-- EXTRACTED DATA follows --
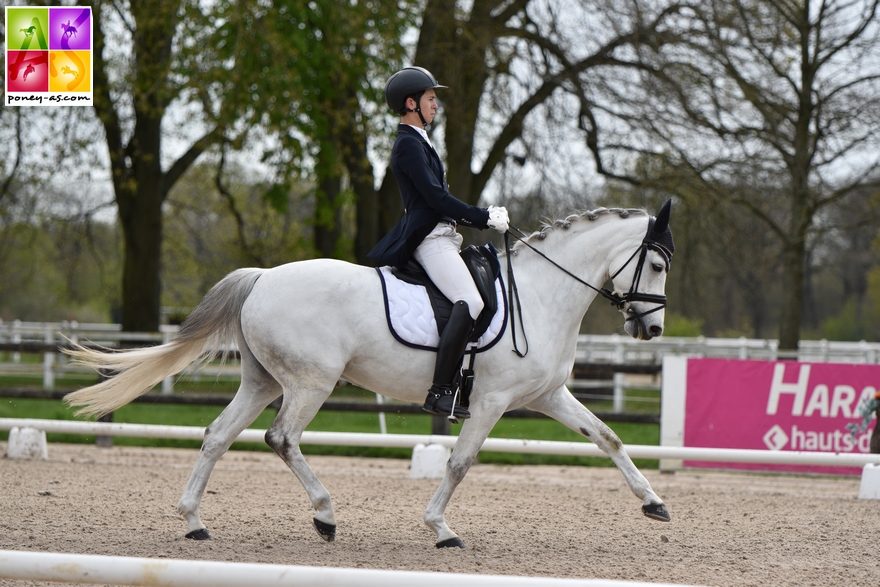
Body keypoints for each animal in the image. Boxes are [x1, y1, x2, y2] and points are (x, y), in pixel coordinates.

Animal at [65, 204, 672, 548]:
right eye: (659, 264)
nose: (652, 329)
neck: (541, 296)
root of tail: (262, 278)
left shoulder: (547, 396)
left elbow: (608, 437)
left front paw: (654, 504)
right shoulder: (492, 401)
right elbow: (460, 463)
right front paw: (440, 529)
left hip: (263, 382)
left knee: (217, 436)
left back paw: (194, 522)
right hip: (310, 383)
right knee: (281, 438)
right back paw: (326, 516)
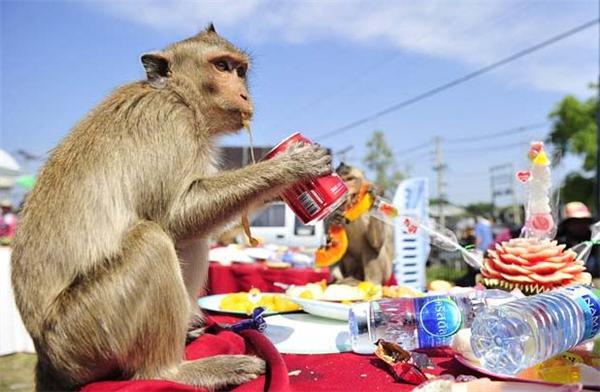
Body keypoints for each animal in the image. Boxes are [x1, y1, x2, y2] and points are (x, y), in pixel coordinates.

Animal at [11, 25, 332, 392]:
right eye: (221, 66)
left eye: (240, 71)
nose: (244, 95)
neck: (179, 95)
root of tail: (47, 360)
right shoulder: (170, 121)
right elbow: (175, 216)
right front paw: (291, 166)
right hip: (83, 335)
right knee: (152, 241)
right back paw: (173, 371)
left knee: (191, 240)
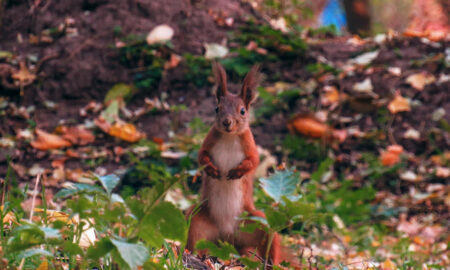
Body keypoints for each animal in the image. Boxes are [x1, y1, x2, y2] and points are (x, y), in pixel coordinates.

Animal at [186, 62, 298, 268]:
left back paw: (271, 264)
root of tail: (228, 239)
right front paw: (212, 170)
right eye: (217, 108)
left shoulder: (250, 146)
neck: (229, 137)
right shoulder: (208, 141)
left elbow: (253, 162)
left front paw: (237, 172)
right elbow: (201, 157)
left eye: (243, 111)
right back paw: (196, 257)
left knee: (270, 247)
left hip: (260, 225)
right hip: (197, 222)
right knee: (195, 241)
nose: (227, 122)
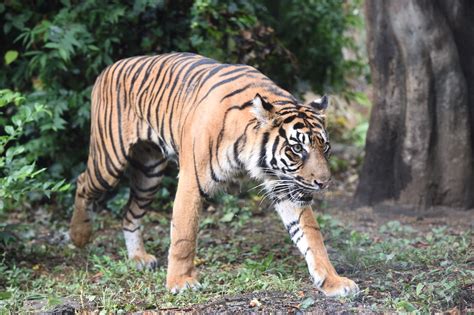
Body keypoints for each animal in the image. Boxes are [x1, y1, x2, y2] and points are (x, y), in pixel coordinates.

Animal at [69, 52, 360, 298]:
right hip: (109, 159)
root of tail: (110, 66)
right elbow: (184, 236)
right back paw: (79, 235)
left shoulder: (285, 186)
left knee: (130, 213)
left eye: (325, 147)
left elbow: (311, 236)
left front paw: (333, 281)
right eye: (297, 148)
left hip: (149, 173)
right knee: (82, 183)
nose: (324, 182)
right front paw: (181, 282)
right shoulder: (191, 182)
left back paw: (138, 257)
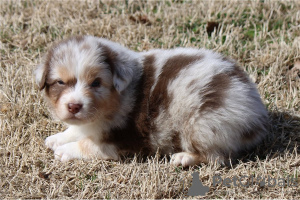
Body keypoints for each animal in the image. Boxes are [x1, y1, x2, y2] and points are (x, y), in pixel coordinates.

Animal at [35, 35, 270, 166]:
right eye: (60, 82)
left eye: (96, 83)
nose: (74, 106)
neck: (117, 99)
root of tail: (256, 114)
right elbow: (77, 130)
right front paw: (57, 138)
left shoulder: (125, 140)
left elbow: (89, 145)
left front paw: (64, 150)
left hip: (202, 124)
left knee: (218, 158)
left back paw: (183, 158)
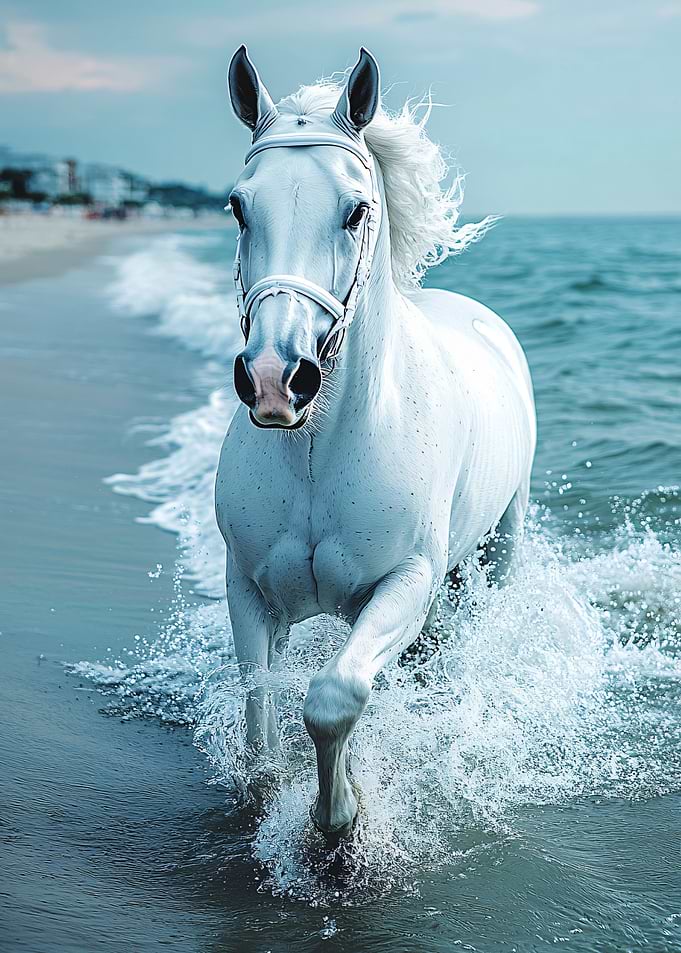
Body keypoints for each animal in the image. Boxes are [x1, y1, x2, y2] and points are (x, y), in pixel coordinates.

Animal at [215, 46, 536, 840]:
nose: (276, 379)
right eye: (239, 207)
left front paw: (340, 818)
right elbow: (261, 713)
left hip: (504, 538)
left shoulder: (405, 582)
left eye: (354, 210)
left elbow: (333, 699)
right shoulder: (248, 588)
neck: (319, 452)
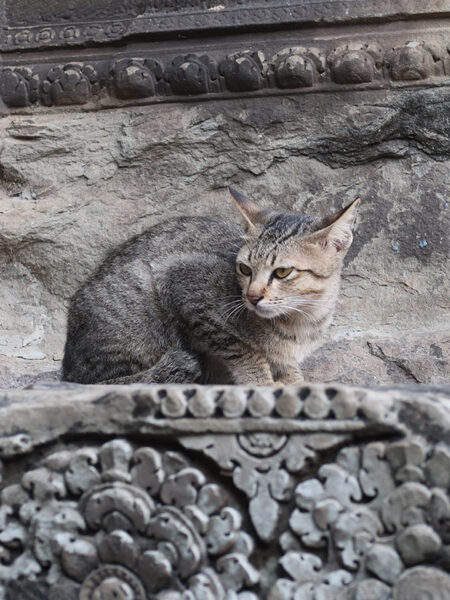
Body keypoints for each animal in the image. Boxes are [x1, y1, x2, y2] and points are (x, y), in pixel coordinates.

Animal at [61, 188, 360, 384]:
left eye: (282, 272)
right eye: (245, 269)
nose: (252, 296)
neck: (302, 321)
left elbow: (288, 371)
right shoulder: (181, 281)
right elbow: (246, 352)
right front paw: (262, 383)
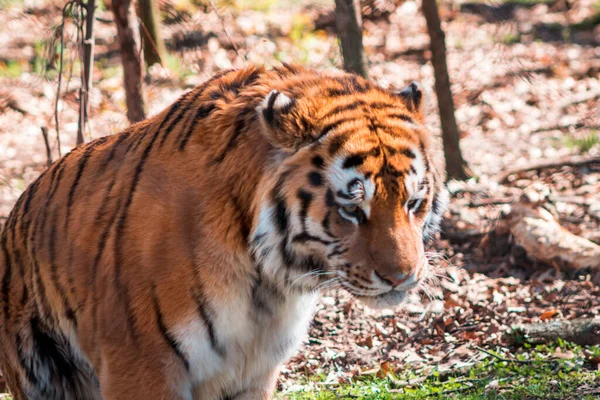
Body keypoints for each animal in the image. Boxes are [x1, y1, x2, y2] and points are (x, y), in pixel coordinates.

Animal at [0, 64, 446, 398]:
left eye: (413, 203)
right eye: (352, 209)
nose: (403, 278)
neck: (267, 280)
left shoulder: (254, 372)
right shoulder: (140, 365)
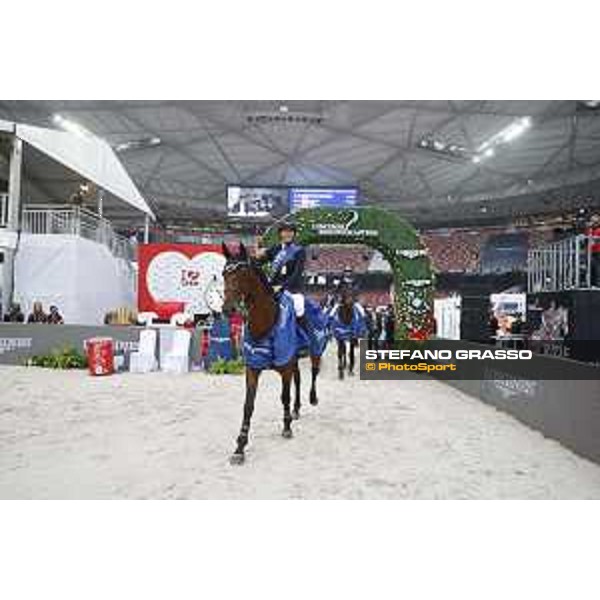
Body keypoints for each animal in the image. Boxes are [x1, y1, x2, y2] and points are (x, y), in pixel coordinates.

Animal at [221, 243, 324, 464]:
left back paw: (312, 399)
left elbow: (284, 396)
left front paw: (286, 427)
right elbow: (248, 405)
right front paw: (240, 447)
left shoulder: (284, 366)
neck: (265, 323)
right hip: (294, 360)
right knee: (298, 379)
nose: (227, 308)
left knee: (313, 373)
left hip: (315, 349)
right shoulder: (253, 368)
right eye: (224, 273)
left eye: (242, 273)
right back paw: (296, 409)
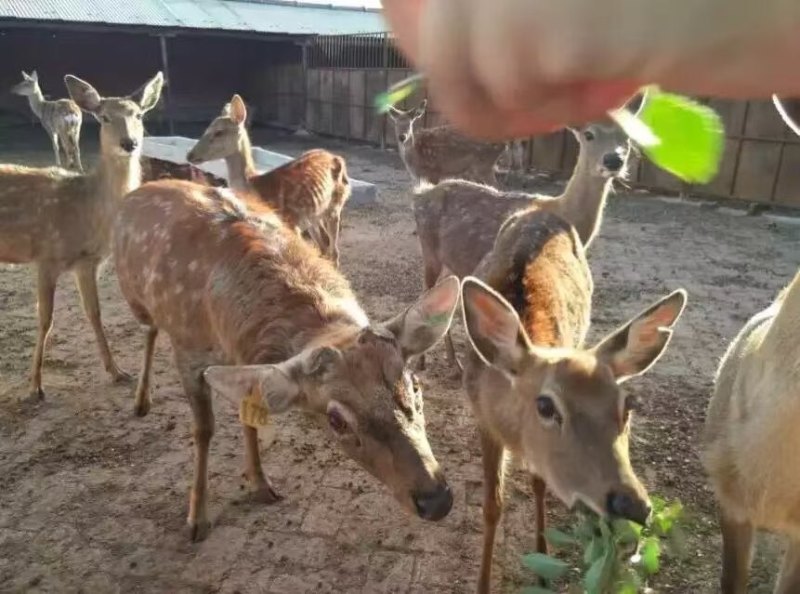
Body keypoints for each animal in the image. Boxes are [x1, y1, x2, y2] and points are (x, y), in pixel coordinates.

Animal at [0, 71, 164, 399]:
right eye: (104, 117)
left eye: (138, 115)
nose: (129, 142)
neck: (88, 211)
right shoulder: (46, 256)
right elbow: (45, 319)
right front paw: (35, 385)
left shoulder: (88, 262)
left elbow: (94, 313)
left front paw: (117, 372)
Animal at [112, 179, 460, 541]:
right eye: (336, 420)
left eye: (415, 385)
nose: (436, 499)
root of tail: (138, 189)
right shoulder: (188, 352)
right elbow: (204, 430)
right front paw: (197, 519)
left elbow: (249, 418)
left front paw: (260, 484)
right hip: (135, 298)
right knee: (149, 330)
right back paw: (139, 397)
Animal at [186, 94, 350, 267]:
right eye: (206, 129)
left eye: (219, 132)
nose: (190, 154)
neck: (256, 188)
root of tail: (335, 157)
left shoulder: (290, 223)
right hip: (313, 214)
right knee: (324, 244)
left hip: (336, 204)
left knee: (333, 249)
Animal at [412, 99, 641, 372]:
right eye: (589, 134)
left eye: (628, 136)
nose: (613, 160)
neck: (564, 210)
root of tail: (420, 194)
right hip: (429, 251)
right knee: (426, 292)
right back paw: (424, 362)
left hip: (452, 262)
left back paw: (453, 362)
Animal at [458, 206, 687, 593]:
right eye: (546, 405)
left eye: (628, 405)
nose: (632, 507)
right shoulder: (482, 420)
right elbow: (492, 505)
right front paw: (483, 584)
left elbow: (539, 483)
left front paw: (541, 564)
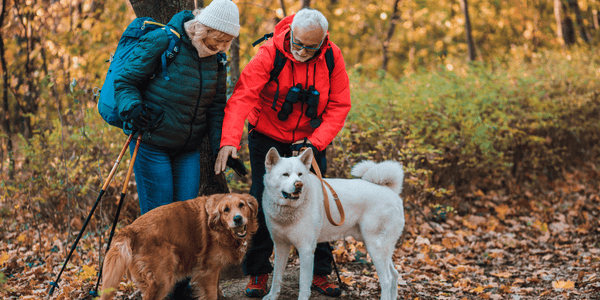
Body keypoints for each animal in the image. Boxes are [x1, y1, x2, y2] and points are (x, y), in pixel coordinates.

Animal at [262, 148, 406, 300]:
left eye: (300, 174)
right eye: (285, 174)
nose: (299, 184)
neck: (289, 210)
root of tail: (390, 191)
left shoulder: (306, 249)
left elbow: (304, 284)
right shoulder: (280, 246)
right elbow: (277, 276)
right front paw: (272, 295)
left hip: (375, 247)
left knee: (386, 280)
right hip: (377, 247)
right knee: (394, 274)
-- EXTRACTED DATA concluded --
- WORK INSTRUCTION -
Extract exactly and only the lines above from the line containing "neck: (229, 137)" through the line containing "nose: (227, 122)", both end lines included.

- TASK RESULT -
neck: (229, 137)
right shoulder: (208, 141)
left elbow: (253, 162)
left front paw: (237, 172)
right elbow: (201, 157)
left eye: (243, 111)
right back paw: (196, 257)
left knee: (270, 247)
left hip: (260, 225)
right hip: (197, 222)
right knee: (195, 241)
nose: (227, 122)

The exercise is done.